Opinion: NZ-EU Free Trade Agreement: It was never about the money or greener grass

Thursday 7 July 2022

By Dr Jeff McNeill

Dr Jeff McNeill

Last updated: Thursday 25 August 2022

Grass soup and raw sugar beets. That was what Johan, an elderly Dutch family friend, survived on as a teenager at the end the Second World War. Listening to meat and dairy farmer groups one could think that they, too, were on starvation rations under the New Zealand-European Union Free Trade Agreement (FTA) agreed to last week in Brussels.

Our farmers rightly pride themselves for producing quality grass-fed food and delivering it to European markets, cheaper than European farmers can. They want to leverage that ability in the world’s largest and most prosperous food markets and so feel short-changed with the FTA agreed to last week. That agreement allows only modest opportunities for increasing European sheep-meat, beef and dairy sales. But this indignation fails to recognise why New Zealand could never get the deal they wanted. It reflects the very different ways Europe and the Antipodes regard agriculture.

European agricultural policy is shaped by a history of food insecurity and hunger. Unlike Johan, some 20,000 Dutch starved to death in the Dutch ‘Hunger Winter’ of 1945. Other Europeans also starved then and in the peace that immediately followed. The Germans call these times the Hungerjahren, the ‘Hungry Years.’ The Allies had blockaded mainland Europe during the war resulting in food shortages. Afterwards, crops were not planted or failed and processing and transporting infrastructure had been destroyed.

Europeans had faced starvation during and at the end of the First World War, too. Germans then had survived on bread made from turnips and sawdust. By 1918 a German adult’s total daily calorie intake was the same as a single serve of Big Mac and chips. Ricketts, a bone condition that cripples children, was common.

The decades following the Second World War in contrast are remembered for their unparalleled growth and prosperity; the German Wirtschaftswunder – ‘Economic Miracle’ and the French ‘Trente glorieuses’ – ‘the Glorious Thirties’. These experiences were matched by the other European states that incrementally coalesced into the European Economic Community and then European Union. But hunger was never forgotten.

Geopolitics also cast a shadow. German agriculture was completely dislocated in the post-War carve-up of Europe into Free West and Communist East. The historical German breadbasket of eastern Germany and what is now Poland was behind the Iron Curtain, making West Germany reliant on agricultural intensification and trade with neighbours it had so recently invaded. Food security trumped everything.

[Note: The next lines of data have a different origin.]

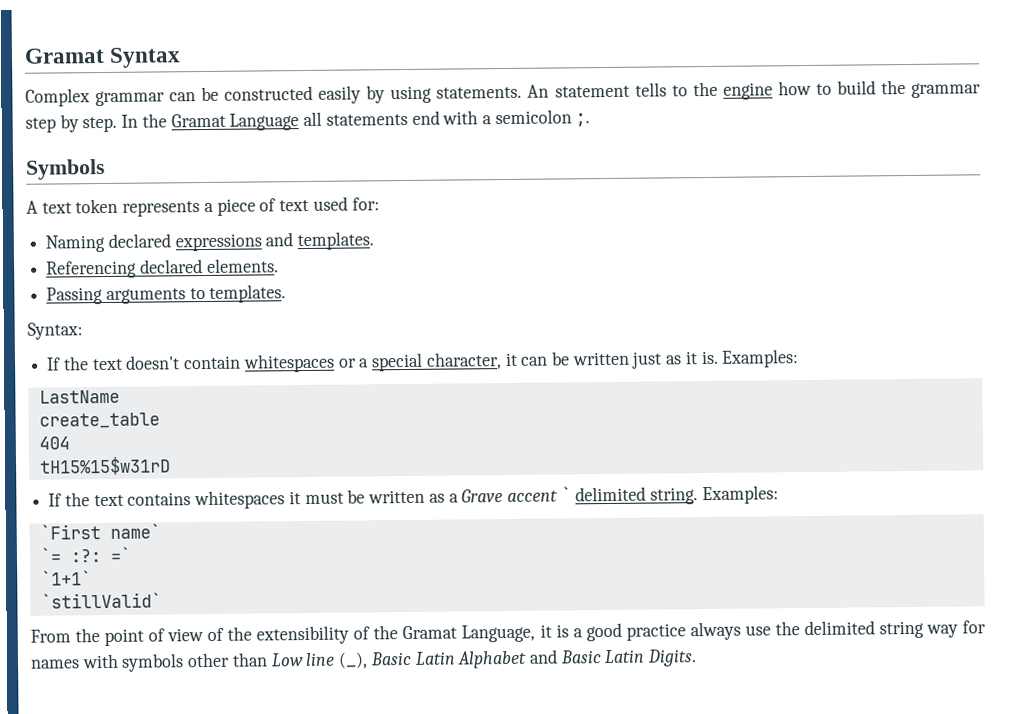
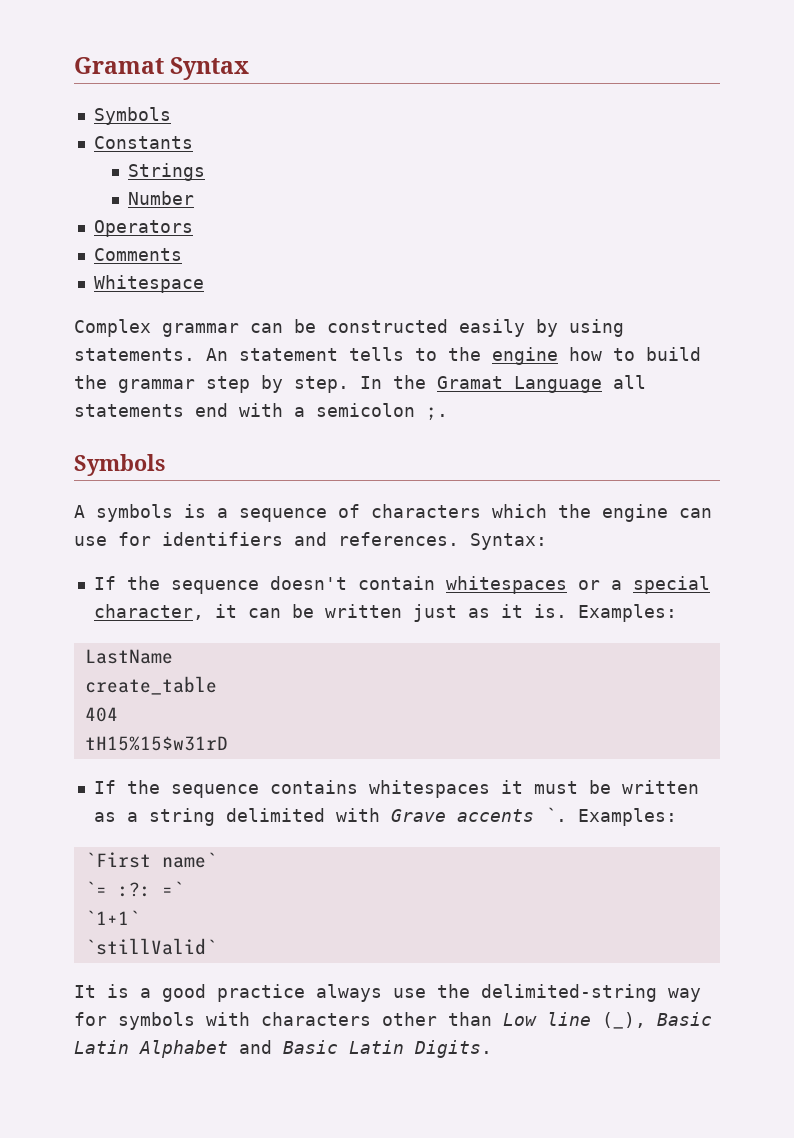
(182, 57) none -> [93,107,171,125] [93,136,193,149] [128,163,206,181] [128,191,195,205] [93,220,193,237] [93,248,182,261] [93,275,204,293] // Symbols // Constants // Strings // Number // Operators // Comments // Whitespace
[41,196,380,217] [45,231,375,253] [46,258,279,279] [46,284,287,305] text token represents a piece of text used for: // Naming declared expressions and templates. // Referencing declared elements. // Passing arguments to templates. // -> [96,504,712,522] [74,532,459,546] symbols is a sequence of characters which the engine can use for identifiers and references.
[92,358,123,371] text -> [170,580,259,594] sequence
[93,494,124,507] text -> [170,784,259,798] sequence
[461,486,699,505] Grave accent ` delimited string. -> [148,807,567,826] string delimited with Grave accents `.
[30,624,552,647] From the point of view of the extensibility of the Gramat Language, it -> [74,985,96,998] It
[803,620,987,639] [30,653,185,672] delimited string way for names with symbols -> [481,984,701,1002] [74,1012,371,1030] delimited-string way for symbols with characters

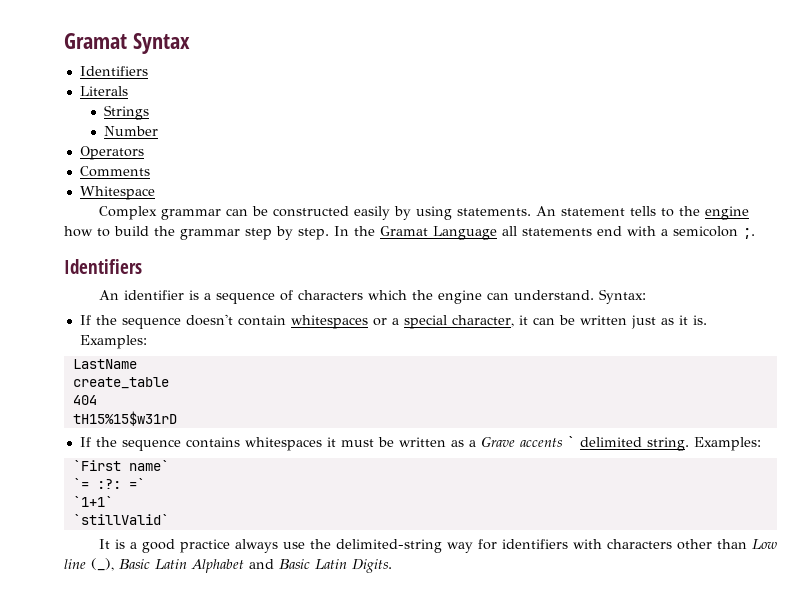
[93,107,171,125] [93,136,193,149] Symbols // Constants -> [79,66,148,76] [79,86,128,96] Identifiers // Literals
[74,454,165,476] [74,504,173,522] Symbols // A symbols -> [64,259,142,274] [98,290,184,300] Identifiers // An identifier
[74,532,459,546] use for identifiers and references. -> [513,290,594,300] understand.
[148,807,567,826] string delimited with Grave accents `. -> [480,436,689,451] Grave accents ` delimited string.
[118,1012,195,1030] symbols -> [501,539,568,549] identifiers

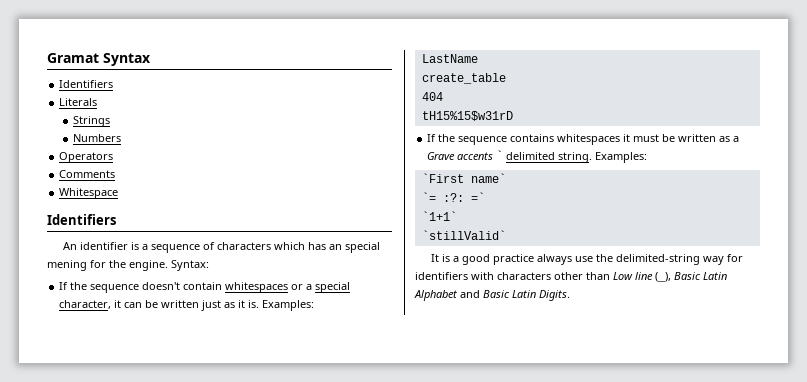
[103,126,158,136] Number -> [73,134,122,142] Numbers
[98,206,749,220] [64,226,755,240] // Complex grammar can be constructed easily by using statements. An statement tells to the engine how to build the grammar step by step. In the Gramat Language all statements end with a semicolon ;. -> (119, 193) none
[411,290,594,304] the engine can understand. -> [307,242,380,253] [47,260,168,271] has an special mening for the engine.

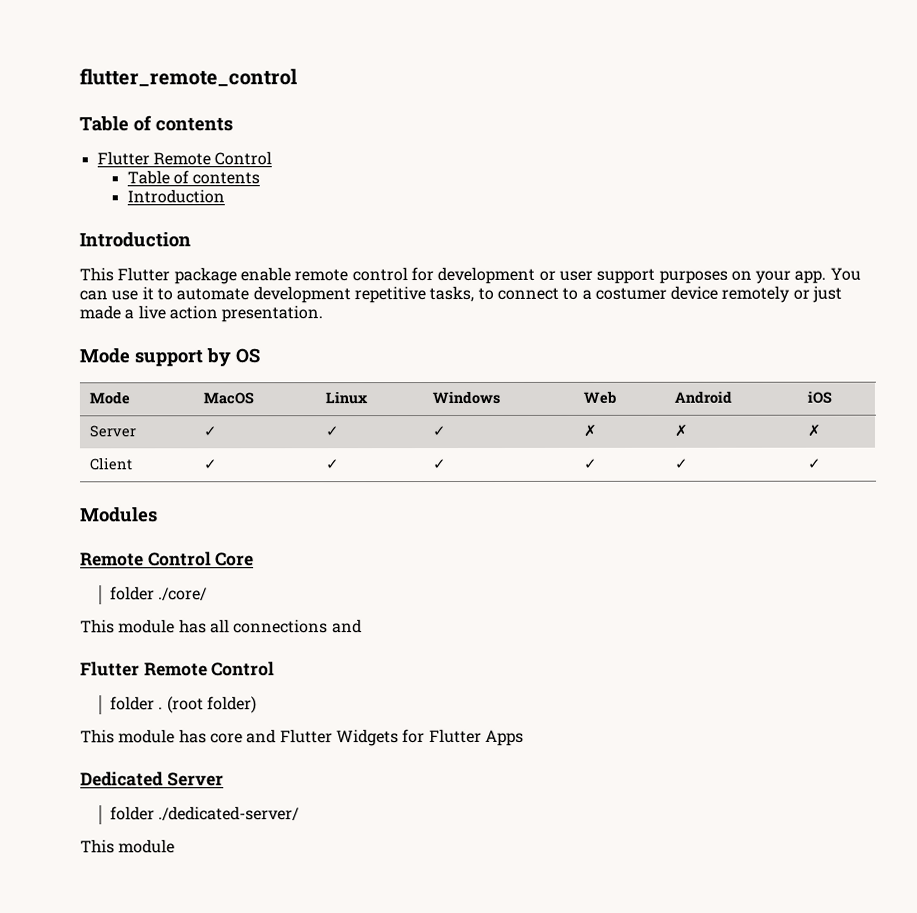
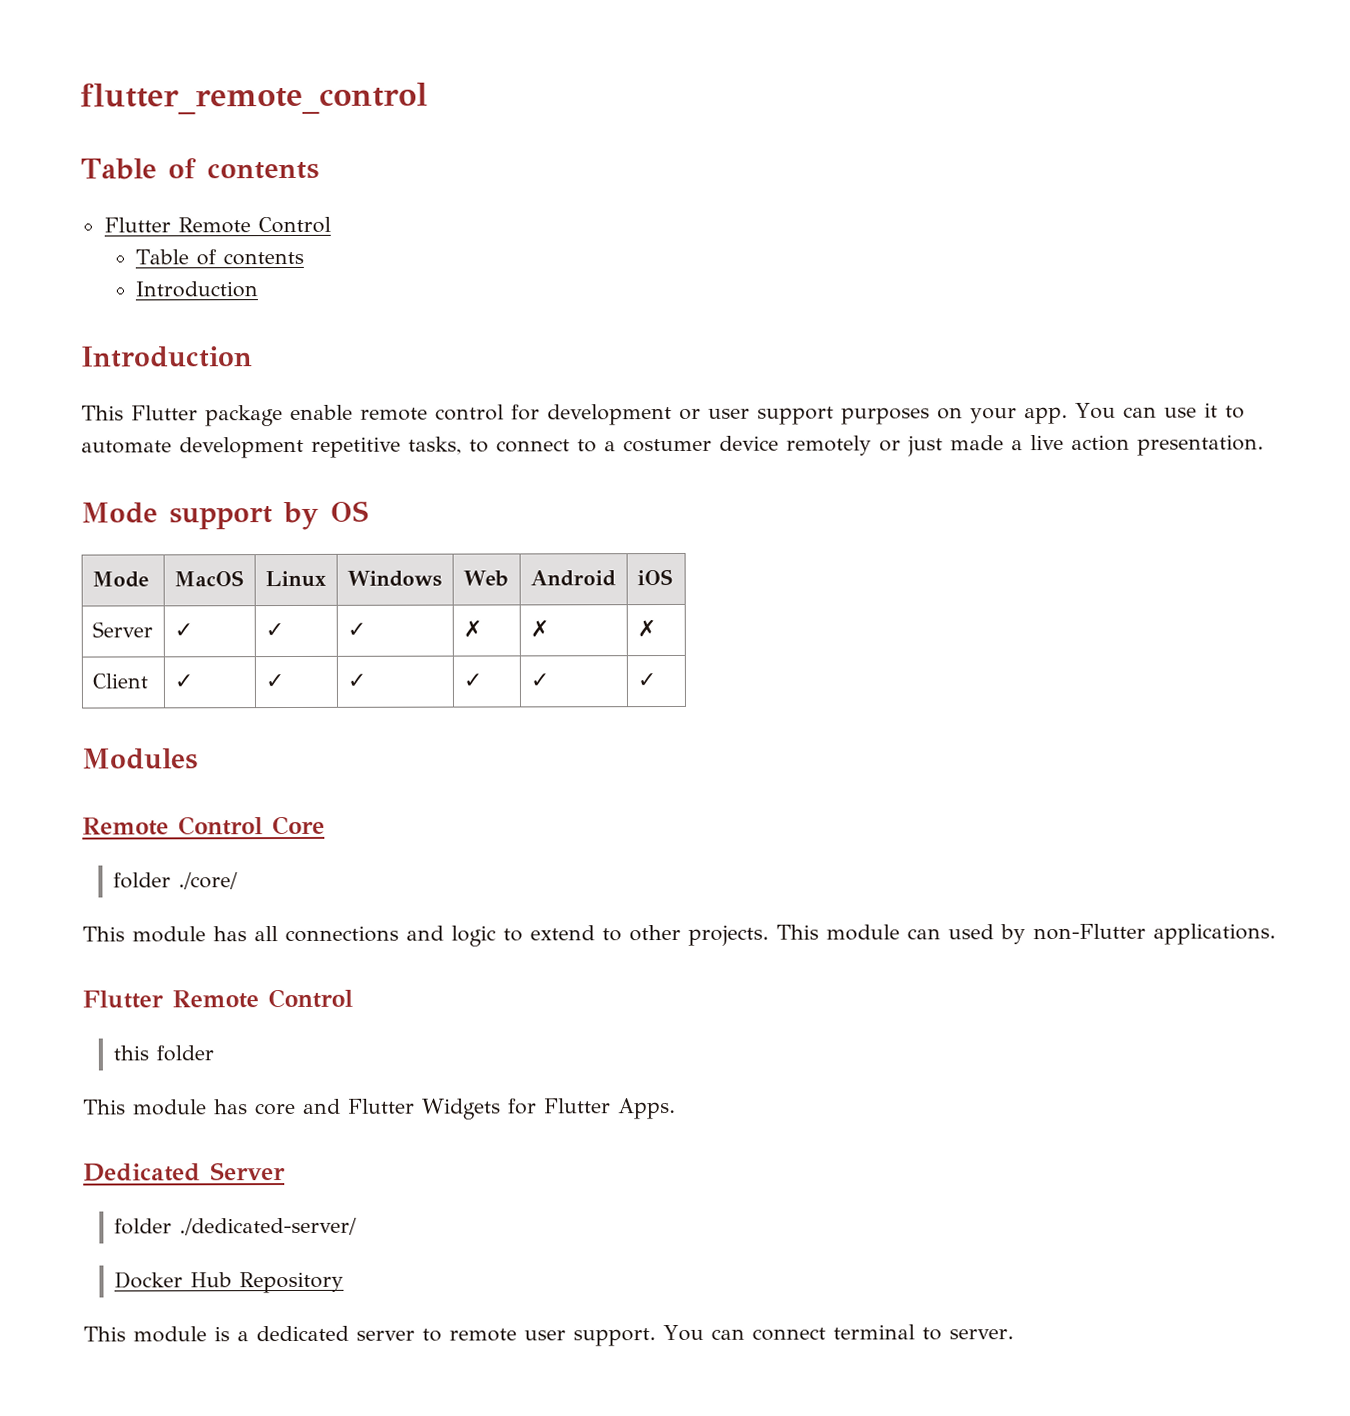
[80,661,276,677] [109,696,257,714] // Flutter Remote Control // folder . (root folder) -> [451,923,1276,947] [82,988,353,1009] [113,1045,215,1062] logic to extend to other projects. This module can used by non-Flutter applications. // Flutter Remote Control // this folder
[484,729,524,746] Apps -> [618,1098,676,1120] Apps.
[80,839,176,854] // This module -> [114,1271,345,1294] [83,1324,1014,1347] // Docker Hub Repository // This module is a dedicated server to remote user support. You can connect terminal to server.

And there is more, a high-ranking European Commission fonctionnaire told me over a coffee when I was working at the European Parliament nearly twenty years ago. Luciano explained it was an open secret in the Commission, a corridor conversation never written down, that feeding Germany meant that any incipient German neo-Nazi tendencies could literally be starved.

The massive European Union subsidies to farmers under the Common Agricultural Policy (CAP) were intended to ensure that there was enough food. They were an economic nightmare that encouraged massive overproduction with resulting wine and olive-oil lakes, and butter mountains. The EEC habitually dumped these excesses onto the world-market, damaging international trade, including ours. The subsidies have subsequently been toned down but not removed.

Although the subsidies meant that food cost more than otherwise, European consumers did not complain. Unrelenting economic growth meant that household income increased at a greater rate than the cost of food. Despite higher food prices, they still had more money in their pockets.

We treat agriculture as a productive industry dependant answerable to the market. Johan married Antonia soon after the war and emigrated to New Zealand, the land of plenty, as soon as they could. Their dinner plates were always piled high. Those remaining in Europe, too, sought to make sure there would always be enough food on the table. War in Ukraine this year with its knock-on effects on wheat and sunflower-oil supply and prices only serves as a reminder. These different world-views explain why New Zealand and Australian sheep and dairy farmers with their grass-fed stock will never see a European Union Free Trade Agreement with the free-market provisions they demand.

Dr Jeff McNeill is a senior lecturer in the School of People, Environment and Planning. He researches on EU environmental policy, and regional and local governments. His recent article explores environmental implications of EU free trade agreements for New Zealand.